> [Work instructions]: Look through the data below for the line with "text-decoration: none ->" and the line with "left: 440px ->", then transcribe exactly from the first through the second, leaving out all pictures.

> [Data provided]:
==================================================

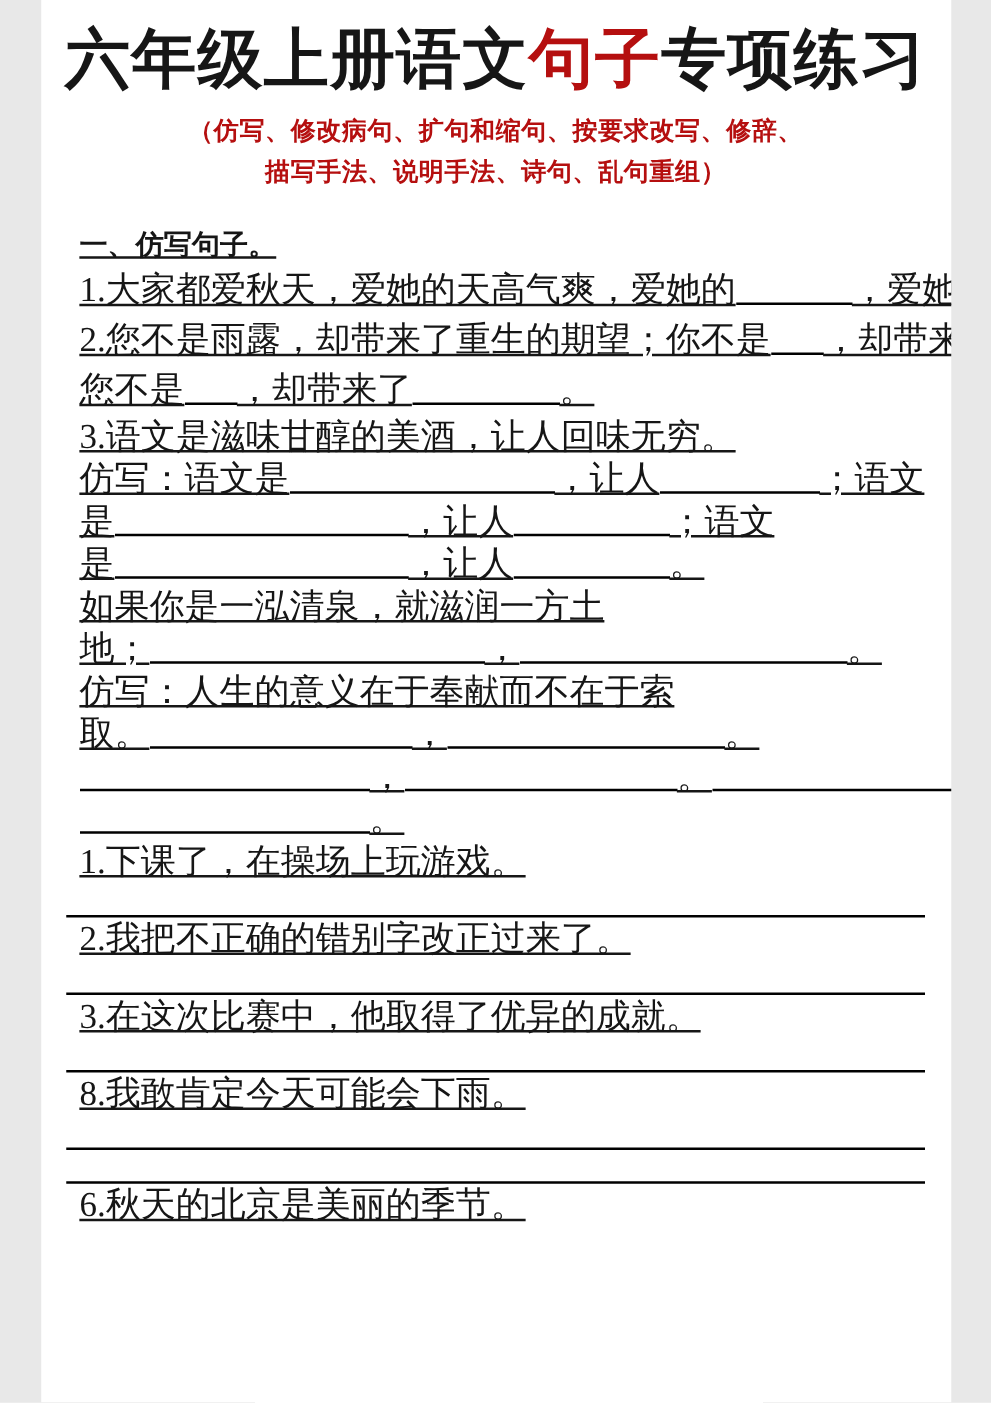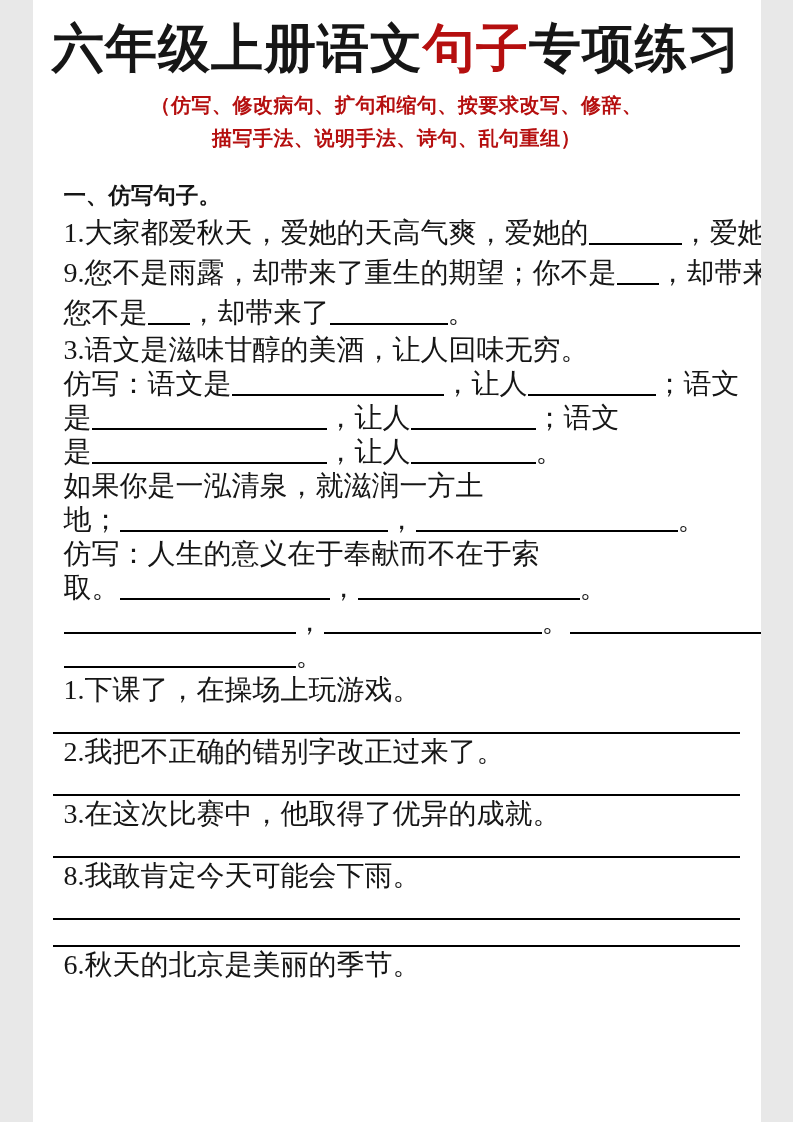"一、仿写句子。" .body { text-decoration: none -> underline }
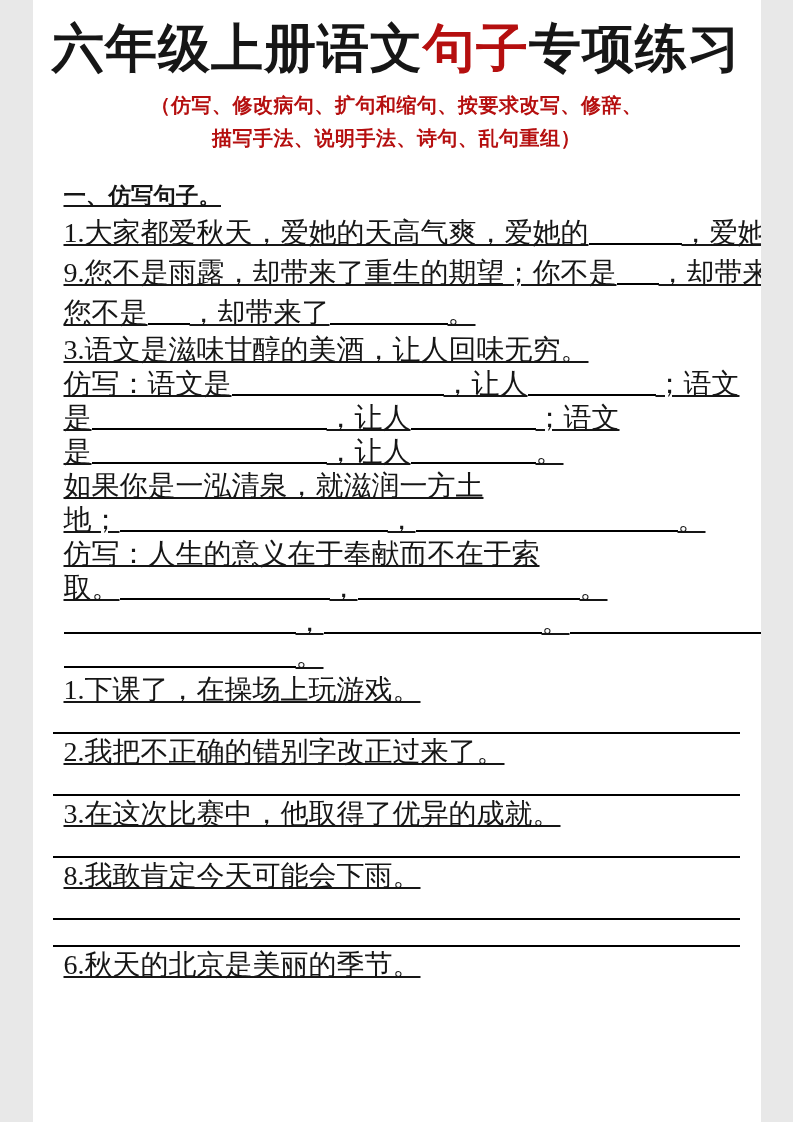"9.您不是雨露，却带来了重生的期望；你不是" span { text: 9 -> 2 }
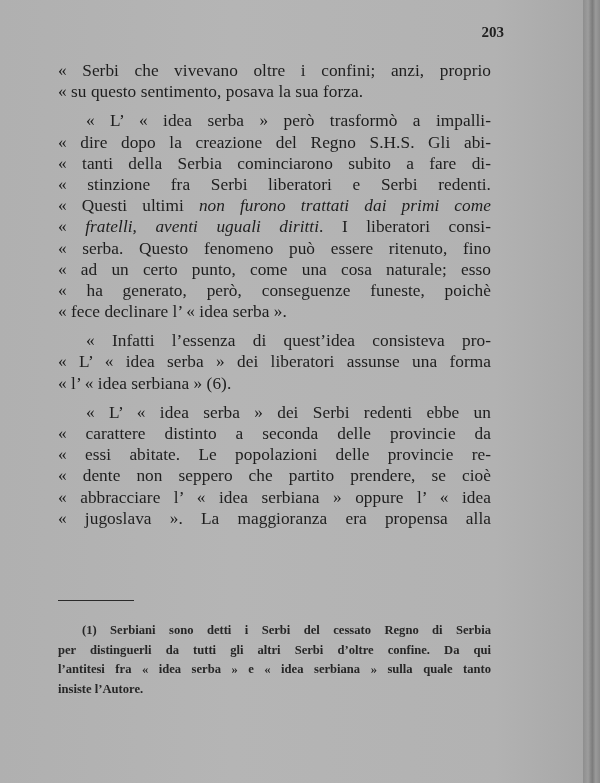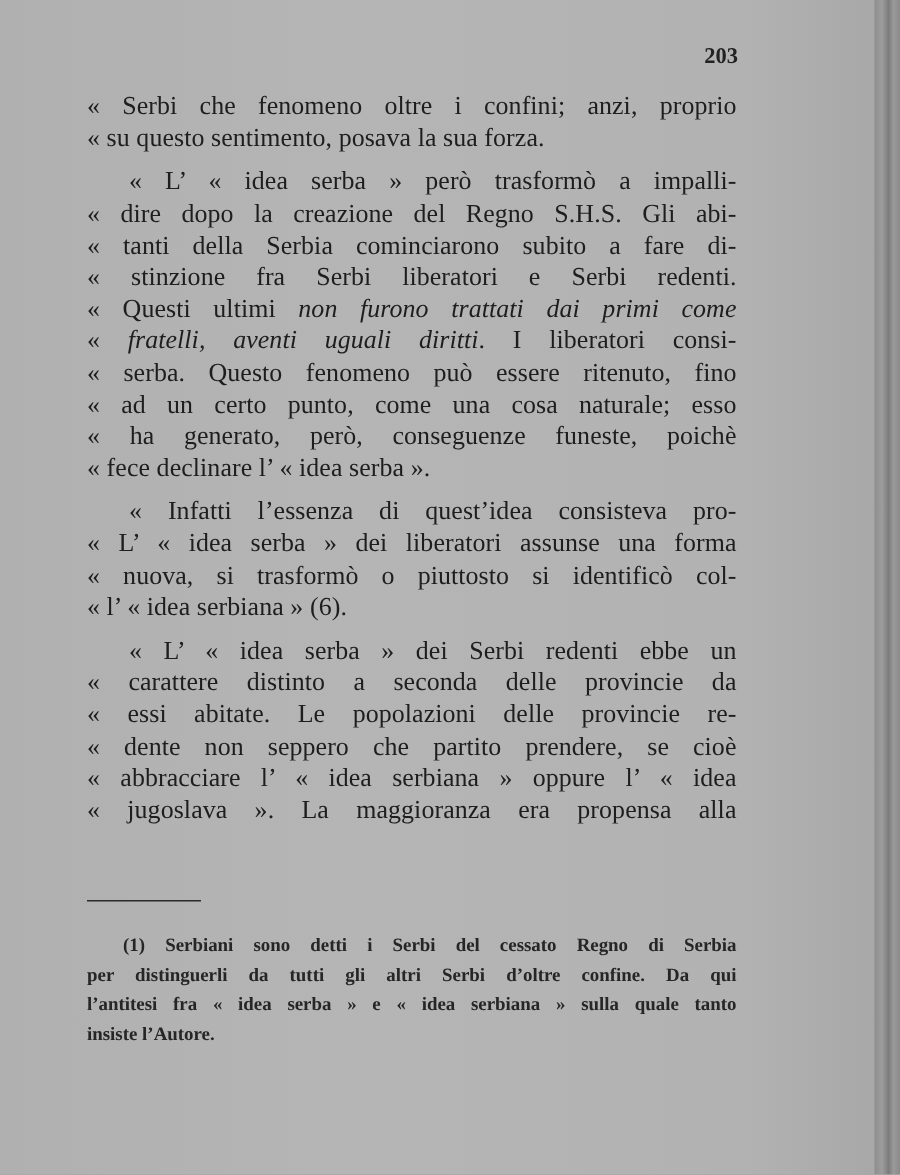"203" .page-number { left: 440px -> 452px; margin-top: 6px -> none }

==================================================

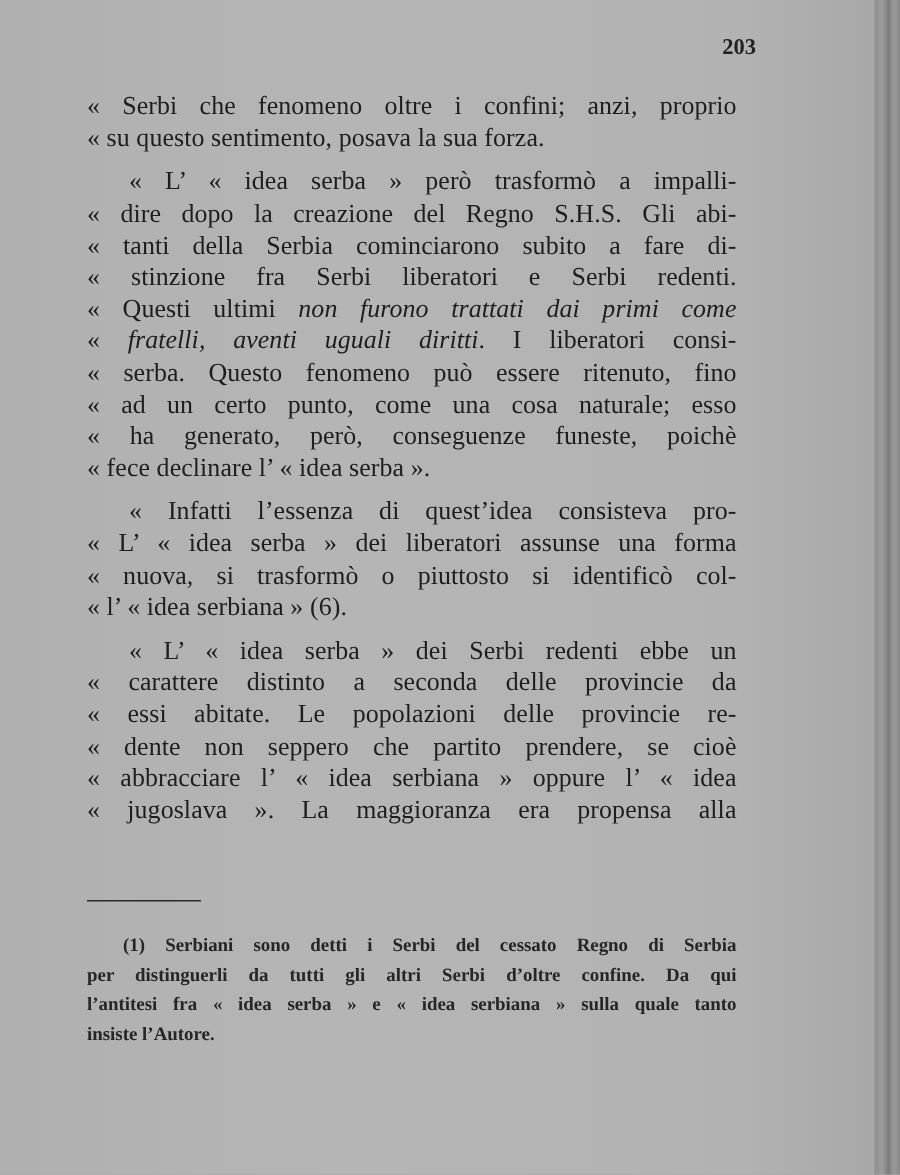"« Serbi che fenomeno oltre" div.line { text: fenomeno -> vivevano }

==================================================

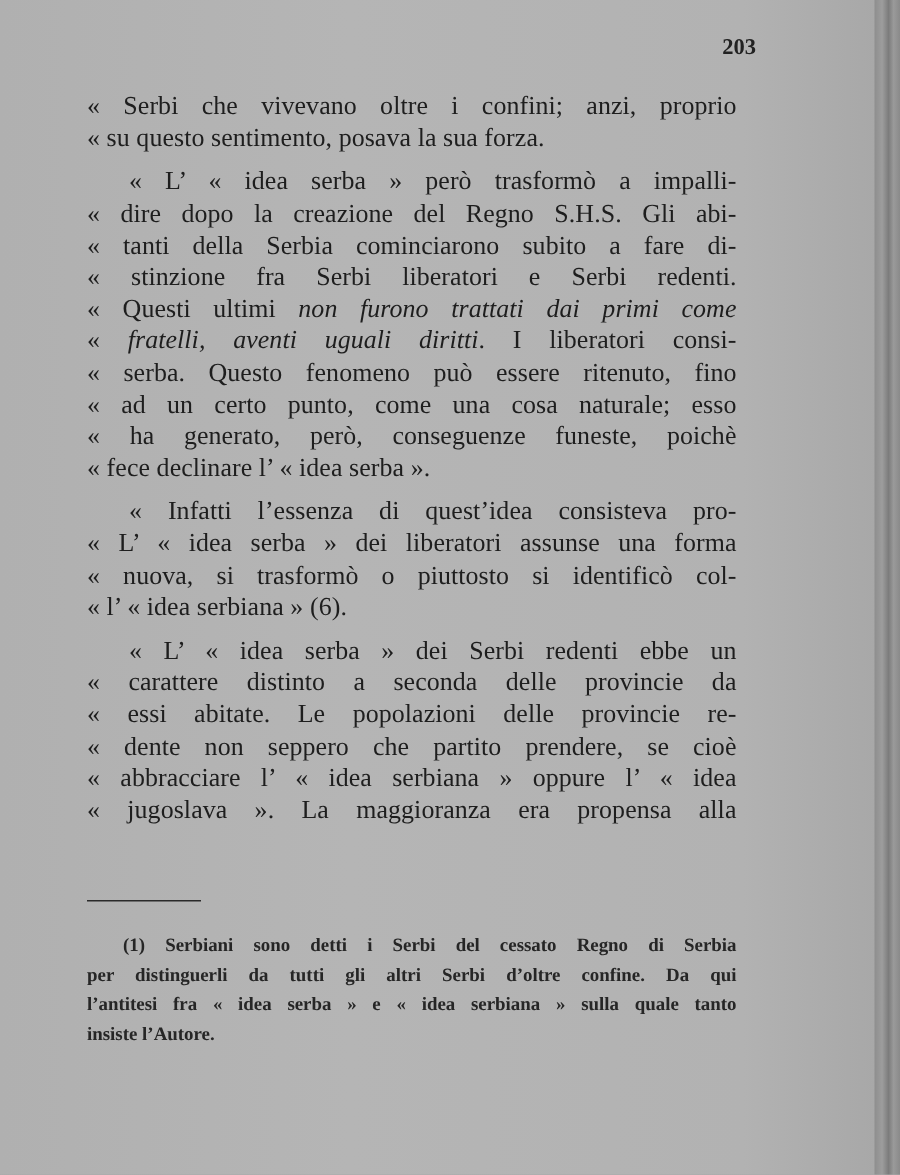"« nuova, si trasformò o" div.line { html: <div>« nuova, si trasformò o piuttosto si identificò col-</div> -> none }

==================================================

> [Exercise answer]:
"一、仿写句子。" .body { text-decoration: none -> underline }
"9.您不是雨露，却带来了重生的期望；你不是" span { text: 9 -> 2 }
"203" .page-number { left: 440px -> 452px; margin-top: 6px -> none }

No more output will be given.